II had to sum it up in a few words they would be awareness and leadership buy-in  Awareness of how common unsafe relationships are.  Awareness of the impact that the stress and constant vigilance of unsafe relationships has on our health.  Awareness of how the health care system can replicate power dynamics that will make someone who has been in an unhealthy relationship feel unsafe.  Awareness of all the good we can do when we equip our health care system to provide survivors with information and choices and trust them to decide what is best. At Swedish, we have been able to count on leadership buy-in and a consistent message from our executive team that this culture of awareness is simply part of who we are.  The Swedish Hospital Foundation makes this commitment a reality by providing and raising funding for the program.  Now that Swedish is part of NorthShore we are excited about the opportunity and invitation to expand. 

Resilience and Pathways are both very survivor-centered. Why is that important to Pathways?  

Each survivor’s experience is unique and what feels healing or harmful varies from person to person and situation to situation. The only approach that puts the survivor in the driver’s seat is to provide information and options and let the survivors voice and choice guide the path forward.  We know that only a small percentage of sexual assault survivors will come to a hospital.  For those who do, the hospital is likely one of the first service providers that they are going to connect with.  When we are survivor-centered we set the tone of whether connecting with service providers is safe and healing or whether it is further traumatizing and harmful.  We want survivors to feel that even if no other measure of justice is formally achieved, here they felt believed and some of the agency that was taken away from them was restored through our care. 

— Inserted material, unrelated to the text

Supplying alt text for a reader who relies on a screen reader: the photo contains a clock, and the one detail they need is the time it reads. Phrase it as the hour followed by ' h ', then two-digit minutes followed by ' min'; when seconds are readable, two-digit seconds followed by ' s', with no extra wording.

Swedish is a partner on Chicago’s multidisciplinary team along with Resilience, Chicago Police Department, Cook County State’s Attorney and other service providers. How does this interdisciplinary approach improve how systems are able to support survivors? 

What has really struck me about the multidisciplinary team is that each discipline has become aware of how our window of involvement fits into the unfolding response that survivors experience when they come forward following a sexual assault We each have our little snapshot and when you sit down with the multidisciplinary team, you start to see the whole movie from the survivor’s perspective. Even though each of our roles can feel disconnected because we perform them at different times and places – the hospital, the police station, an advocacy organization, the detective unit or the state’s attorney’s office  they are all interconnected in how they relate to each other and how they impact the survivors experience and the final outcome.  

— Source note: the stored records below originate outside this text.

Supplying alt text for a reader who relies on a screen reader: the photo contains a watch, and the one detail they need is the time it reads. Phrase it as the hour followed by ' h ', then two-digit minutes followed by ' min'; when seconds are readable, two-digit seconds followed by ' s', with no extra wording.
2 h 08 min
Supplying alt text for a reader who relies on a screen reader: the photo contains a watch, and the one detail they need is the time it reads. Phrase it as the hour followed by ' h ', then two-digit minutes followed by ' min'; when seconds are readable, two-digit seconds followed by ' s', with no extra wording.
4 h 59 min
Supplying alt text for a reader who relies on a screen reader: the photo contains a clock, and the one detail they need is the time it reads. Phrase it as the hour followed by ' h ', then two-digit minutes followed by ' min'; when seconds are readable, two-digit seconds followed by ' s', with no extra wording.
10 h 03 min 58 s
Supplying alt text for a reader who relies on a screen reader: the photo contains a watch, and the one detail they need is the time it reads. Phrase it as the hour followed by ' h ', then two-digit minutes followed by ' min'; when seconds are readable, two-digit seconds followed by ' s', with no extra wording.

What are your hopes for the future of Pathways and Resilience and the work that we both do? What are you looking forward to? 

I am looking forward to having the Resilience advocates back in the hospital. I’m looking forward to a time when we can step back and reflect together on what we have just been through.  Over the past year we’ve been like those frogs in the pot with the heat gradually increasing and we are now accustomed to a very high temperature of stress, grief and uncertainty.  Resilience has been teaching us about the neurobiology of trauma for years.  As we reflect on our experience of COVID – this prolonged traumatic event – we may have ears to hear that material in new ways.  I also hope we can build even more safeguards for our staff against vicarious trauma, burnout and compassion fatigue.  I look forward to stopping and celebrating the resilience that we have witnessed in ourselves, our patients and each other — and for that celebration not to be a Zoom call!